> [Passage]:
Optimize layer normalization for AMD GPUs (#66)

* Optimize fused layer normalization for MI100

* Optimize cuComputePartGradGammaBeta for AMD GPUs

csrc/layer_norm_cuda_kernel.cu

@@ -8,6 +8,7 @@
 
 #include "type_shim.h"
 
+
 template<typename U> __device__
 void cuWelfordOnlineSum(
   const U curr,
@@ -56,7 +57,8 @@ void cuWelfordMuSigma2(
   const int i1,
   U& mu,
   U& sigma2,
-  U* buf)
+  U* buf,
+  const int GPU_WARP_SIZE)
 {
   // Assumptions:
   // 1) blockDim.x == warpSize
@@ -86,12 +88,12 @@ void cuWelfordMuSigma2(
       cuWelfordOnlineSum<U>(curr,mu,sigma2,count);
     }
     // intra-warp reductions
-    for (int l = 0;  l <= 4;  ++l) {
-      int srcLaneB = (threadIdx.x+(1<<l))&31;
-      U muB = WARP_SHFL(mu, srcLaneB, 32);
-      U countB = WARP_SHFL(count, srcLaneB, 32);
-      U sigma2B = WARP_SHFL(sigma2, srcLaneB, 32);
-      cuChanOnlineSum<U>(muB,sigma2B,countB,mu,sigma2,count);
+    #pragma unroll
+    for (int stride = GPU_WARP_SIZE / 2; stride > 0; stride /= 2) {
+      U muB = WARP_SHFL_DOWN(mu, stride);
+      U countB = WARP_SHFL_DOWN(count, stride);
+      U sigma2B = WARP_SHFL_DOWN(sigma2, stride);
+      cuChanOnlineSum<U>(muB, sigma2B, countB, mu, sigma2, count);
     }
     // threadIdx.x == 0 has correct values for each warp
     // inter-warp reductions
@@ -126,8 +128,8 @@ void cuWelfordMuSigma2(
       sigma2 = ubuf[1]/U(n2);
       // don't care about final value of count, we know count == n2
     } else {
-      mu = WARP_SHFL(mu, 0, 32);
-      sigma2 = WARP_SHFL(sigma2/U(n2), 0, 32);
+      mu = WARP_SHFL(mu, 0);
+      sigma2 = WARP_SHFL(sigma2 / U(n2), 0);
     }
   }
 }
@@ -140,7 +142,8 @@ void cuWelfordMuSigma2(
   const int i1,
   float& mu,
   float& sigma2,
-  float* buf)

> [What you have to do]:
Reproduce the layer normalization diff above in full, without changing a single character.

> [Data extract]:

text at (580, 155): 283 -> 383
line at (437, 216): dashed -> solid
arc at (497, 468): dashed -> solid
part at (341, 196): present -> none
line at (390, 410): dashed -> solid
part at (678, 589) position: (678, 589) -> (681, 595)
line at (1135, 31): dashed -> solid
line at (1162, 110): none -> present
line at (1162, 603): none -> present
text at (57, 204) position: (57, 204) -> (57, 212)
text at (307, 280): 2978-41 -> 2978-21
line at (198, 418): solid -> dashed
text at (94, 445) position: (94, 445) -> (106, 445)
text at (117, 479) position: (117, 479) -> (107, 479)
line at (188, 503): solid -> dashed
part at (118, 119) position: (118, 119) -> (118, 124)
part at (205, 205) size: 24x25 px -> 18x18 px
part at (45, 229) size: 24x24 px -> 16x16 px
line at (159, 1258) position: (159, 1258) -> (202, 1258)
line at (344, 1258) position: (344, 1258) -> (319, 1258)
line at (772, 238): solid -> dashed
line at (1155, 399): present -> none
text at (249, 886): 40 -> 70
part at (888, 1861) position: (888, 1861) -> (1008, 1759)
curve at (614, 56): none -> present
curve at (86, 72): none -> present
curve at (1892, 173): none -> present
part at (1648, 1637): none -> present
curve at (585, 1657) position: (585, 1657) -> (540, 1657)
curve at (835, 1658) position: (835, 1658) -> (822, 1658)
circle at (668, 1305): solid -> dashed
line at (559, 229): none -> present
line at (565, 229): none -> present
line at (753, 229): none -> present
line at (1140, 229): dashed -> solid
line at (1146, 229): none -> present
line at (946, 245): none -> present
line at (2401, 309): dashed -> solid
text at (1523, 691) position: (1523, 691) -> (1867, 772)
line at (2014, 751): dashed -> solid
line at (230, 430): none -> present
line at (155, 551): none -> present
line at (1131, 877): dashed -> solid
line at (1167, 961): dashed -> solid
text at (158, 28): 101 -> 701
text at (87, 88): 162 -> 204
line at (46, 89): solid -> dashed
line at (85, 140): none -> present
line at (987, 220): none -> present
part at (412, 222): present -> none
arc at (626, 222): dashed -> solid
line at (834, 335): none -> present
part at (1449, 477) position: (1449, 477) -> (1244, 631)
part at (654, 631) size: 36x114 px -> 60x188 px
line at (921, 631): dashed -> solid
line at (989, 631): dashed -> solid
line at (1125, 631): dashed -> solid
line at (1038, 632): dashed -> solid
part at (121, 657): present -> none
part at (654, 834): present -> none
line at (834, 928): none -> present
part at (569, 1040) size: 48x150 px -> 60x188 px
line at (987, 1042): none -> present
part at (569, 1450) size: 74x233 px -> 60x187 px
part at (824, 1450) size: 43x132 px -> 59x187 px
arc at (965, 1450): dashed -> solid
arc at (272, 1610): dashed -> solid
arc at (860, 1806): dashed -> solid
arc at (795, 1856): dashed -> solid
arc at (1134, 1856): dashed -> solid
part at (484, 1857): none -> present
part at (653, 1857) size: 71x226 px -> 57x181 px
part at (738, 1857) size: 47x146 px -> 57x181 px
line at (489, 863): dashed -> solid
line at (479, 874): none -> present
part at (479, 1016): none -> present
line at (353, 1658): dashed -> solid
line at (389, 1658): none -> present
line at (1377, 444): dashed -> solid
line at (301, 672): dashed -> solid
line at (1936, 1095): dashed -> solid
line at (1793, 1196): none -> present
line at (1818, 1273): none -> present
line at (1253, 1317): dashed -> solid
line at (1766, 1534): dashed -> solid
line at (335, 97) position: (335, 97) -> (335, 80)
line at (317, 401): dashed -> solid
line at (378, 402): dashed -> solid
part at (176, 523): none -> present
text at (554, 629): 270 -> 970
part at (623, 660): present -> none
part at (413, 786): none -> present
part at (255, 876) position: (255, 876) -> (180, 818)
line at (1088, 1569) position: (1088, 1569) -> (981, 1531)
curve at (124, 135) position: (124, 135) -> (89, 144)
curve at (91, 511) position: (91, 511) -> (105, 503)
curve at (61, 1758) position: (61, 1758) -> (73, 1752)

> [Response to this task]:
Optimize layer normalization for AMD GPUs (#66)

* Optimize fused layer normalization for MI100

* Optimize cuComputePartGradGammaBeta for AMD GPUs

csrc/layer_norm_cuda_kernel.cu

@@ -8,6 +8,7 @@
 
 #include "type_shim.h"
 
+
 template<typename U> __device__
 void cuWelfordOnlineSum(
   const U curr,
@@ -56,7 +57,8 @@ void cuWelfordMuSigma2(
   const int i1,
   U& mu,
   U& sigma2,
-  U* buf)
+  U* buf,
+  const int GPU_WARP_SIZE)
 {
   // Assumptions:
   // 1) blockDim.x == warpSize
@@ -86,12 +88,12 @@ void cuWelfordMuSigma2(
       cuWelfordOnlineSum<U>(curr,mu,sigma2,count);
     }
     // intra-warp reductions
-    for (int l = 0;  l <= 4;  ++l) {
-      int srcLaneB = (threadIdx.x+(1<<l))&31;
-      U muB = WARP_SHFL(mu, srcLaneB, 32);
-      U countB = WARP_SHFL(count, srcLaneB, 32);
-      U sigma2B = WARP_SHFL(sigma2, srcLaneB, 32);
-      cuChanOnlineSum<U>(muB,sigma2B,countB,mu,sigma2,count);
+    #pragma unroll
+    for (int stride = GPU_WARP_SIZE / 2; stride > 0; stride /= 2) {
+      U muB = WARP_SHFL_DOWN(mu, stride);
+      U countB = WARP_SHFL_DOWN(count, stride);
+      U sigma2B = WARP_SHFL_DOWN(sigma2, stride);
+      cuChanOnlineSum<U>(muB, sigma2B, countB, mu, sigma2, count);
     }
     // threadIdx.x == 0 has correct values for each warp
     // inter-warp reductions
@@ -126,8 +128,8 @@ void cuWelfordMuSigma2(
       sigma2 = ubuf[1]/U(n2);
       // don't care about final value of count, we know count == n2
     } else {
-      mu = WARP_SHFL(mu, 0, 32);
-      sigma2 = WARP_SHFL(sigma2/U(n2), 0, 32);
+      mu = WARP_SHFL(mu, 0);
+      sigma2 = WARP_SHFL(sigma2 / U(n2), 0);
     }
   }
 }
@@ -140,7 +142,8 @@ void cuWelfordMuSigma2(
   const int i1,
   float& mu,
   float& sigma2,
-  float* buf)